Providing equality to Titans

  • Published
  • By Tech. Sgt. Jim Araos
  • 39th Air Base Wing Public Affairs

“What gets me up in the morning is part of what drives me throughout my day… my need for improvement.”

These are the words that motivate Master Sgt. Ashley Martin to succeed and help her fellow Airmen.

As the 39th Air Base Wing’s Equal Opportunity director, Martin nurtures an environment free from personal, social or institutional barriers that could prevent Air Force members from reaching their highest potential.

“My daughters drive me to want to be better and more successful,” she said. “They watch what I do, how I do it, what I say and how I say it. It drives me to make sure that I am giving them every opportunity to be successful in their lives and to have a positive influence on society.”

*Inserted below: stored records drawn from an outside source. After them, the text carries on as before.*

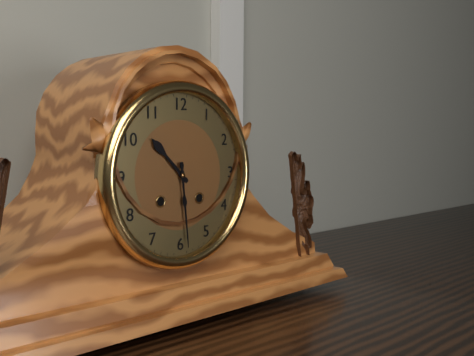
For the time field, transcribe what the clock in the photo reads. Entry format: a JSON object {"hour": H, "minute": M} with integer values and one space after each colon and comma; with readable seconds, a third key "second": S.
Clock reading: {"hour": 10, "minute": 29}
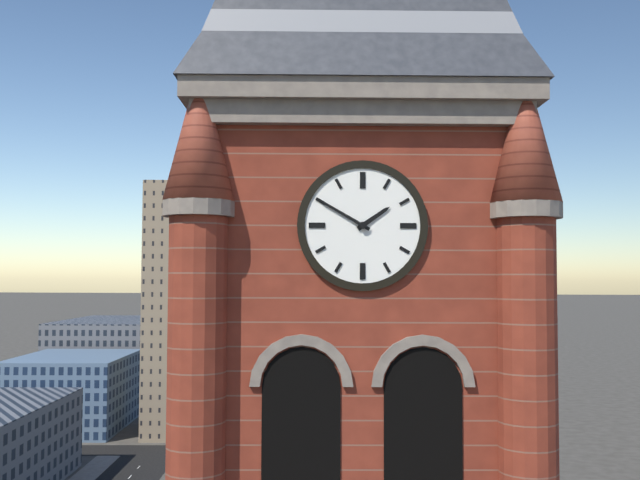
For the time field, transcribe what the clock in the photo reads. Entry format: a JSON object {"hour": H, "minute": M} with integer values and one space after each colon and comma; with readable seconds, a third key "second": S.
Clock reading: {"hour": 1, "minute": 50}
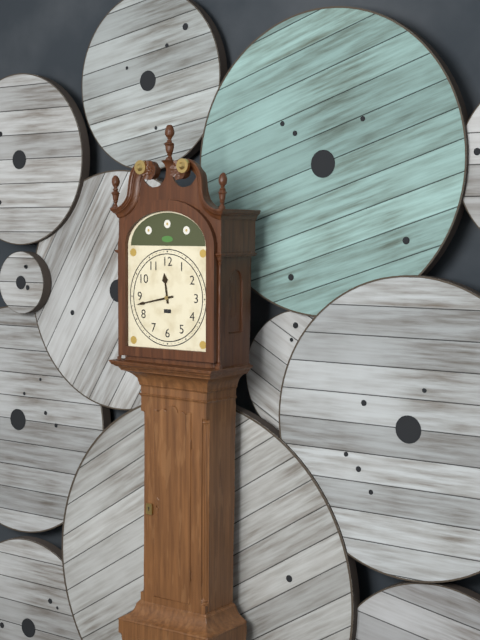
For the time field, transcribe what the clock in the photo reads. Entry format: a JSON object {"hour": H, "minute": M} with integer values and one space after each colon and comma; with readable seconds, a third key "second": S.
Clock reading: {"hour": 11, "minute": 43}
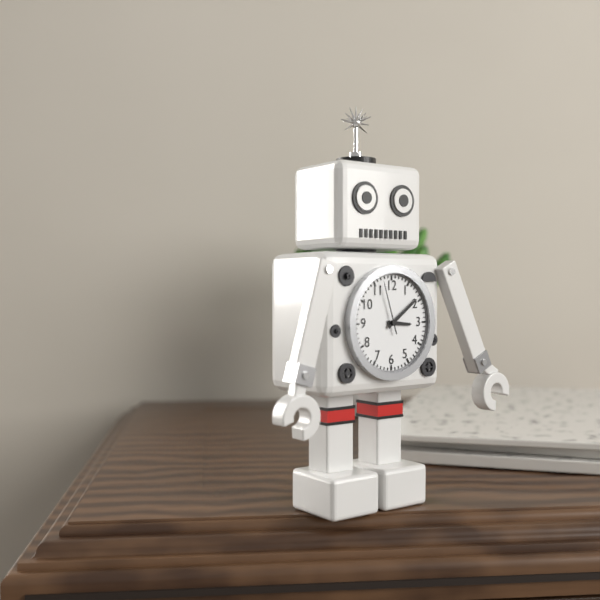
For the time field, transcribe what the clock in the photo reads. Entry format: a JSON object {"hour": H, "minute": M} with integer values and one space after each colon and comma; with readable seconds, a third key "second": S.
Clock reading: {"hour": 3, "minute": 9, "second": 57}
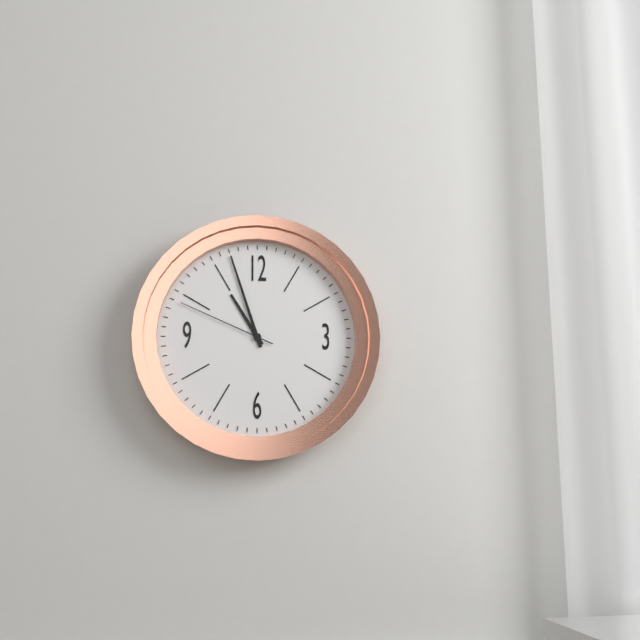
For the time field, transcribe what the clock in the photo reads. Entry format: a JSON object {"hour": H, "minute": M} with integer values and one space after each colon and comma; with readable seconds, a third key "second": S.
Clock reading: {"hour": 10, "minute": 57, "second": 49}
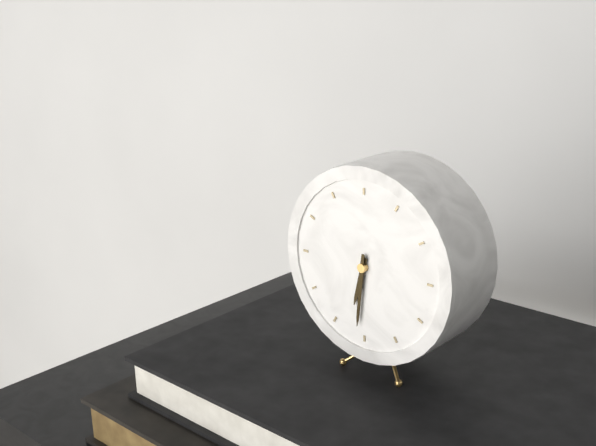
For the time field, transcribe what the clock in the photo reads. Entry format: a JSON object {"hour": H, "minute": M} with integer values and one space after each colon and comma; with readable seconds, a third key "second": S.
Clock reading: {"hour": 6, "minute": 31}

Martin’s journey to success in the Air Force was not without adversity along the way. Many of the challenges she faced manifested in the form of prejudgments about women.

“I joined the Air Force as a satellite communications troop, which was a male-dominated career field,” she explained. “Whenever we’d get new people into the shop or I’d move to a new duty location, I had to prove to them I could do my job. I had to prove I could carry my own bags, fix my equipment and even drive.”

Martin overcame these challenges because of supportive supervisors throughout her career who advocated for her. During her 13 years in the Air Force, Martin never faced her challenges alone. The support Martin received molded and motivated her to give back to her fellow Airmen by joining the EO team.

“Once you get into EO, you find out that it is a completely neutral process,” Martin explained. “We approach complaints as a neutral party. My job is to ensure that our Airmen are not treated or made to feel unfairly targeted or harassed in any way. We’re not biased to lean for or against anyone. We’re there to make sure that if there is wrongdoing, EO or commanders can address it to help units move forward.”

EO processes were created to right past wrongdoings, Martin explained. Their policies are set in place to provide equal opportunity and treatment for all members regardless of their race, color, sex, age, national origin, religion or sexual orientation.

“We also do mediations,” Martin added. “Usually, the mediation is used for the civilian side and we look to do settlement agreements. If we go into mediation and come to an agreement, both parties are agreeing to settle the complaint, and it’s a binding contract. If anyone fails to uphold it, then it goes back to the initial stage.”

For military members, EO utilizes a process called facilitation to resolve conflict in work centers to help keep coworkers and supervisors from hindering the mission.

“I think that our processes have helped people,” Martin remarked. “What I notice is that many of the new people that come into my office have been referred by previous clients. To me, this means that units were at least somewhat satisfied with the assistance they received from our office.”

For Airmen whose complaints were heard by Martin, their work environment became more flexible under the tensions of stress and facilitated healthier units.

“I also notice subtle changes in their demeanor when they leave our office in comparison to how they come in,” she added. “Sometimes our Airmen just want to be heard. Once they’ve shared their story, I can see the weight that is lifted.”

Martin enjoys conducting investigations, talking to people and promoting equality. Additionally, she voices the importance of equal opportunity during newcomers’ briefings and commander’s calls.

“She may not even know what impact she has made right now,” said Tech. Sgt. Daniel Mendez, 39th ABW EO non-commissioned officer in charge. “It might be one of those things we notice only 20 years from now. Someone is going to look at her accomplishments one day and realize her voice touched them and how it changed their lives. Although they may never tell her, I know she is inspiring future female leaders.”

Martin may not be able to measure her impact on the Air Force, Airmen around her know the example she is setting for her daughters and women in the Air Force.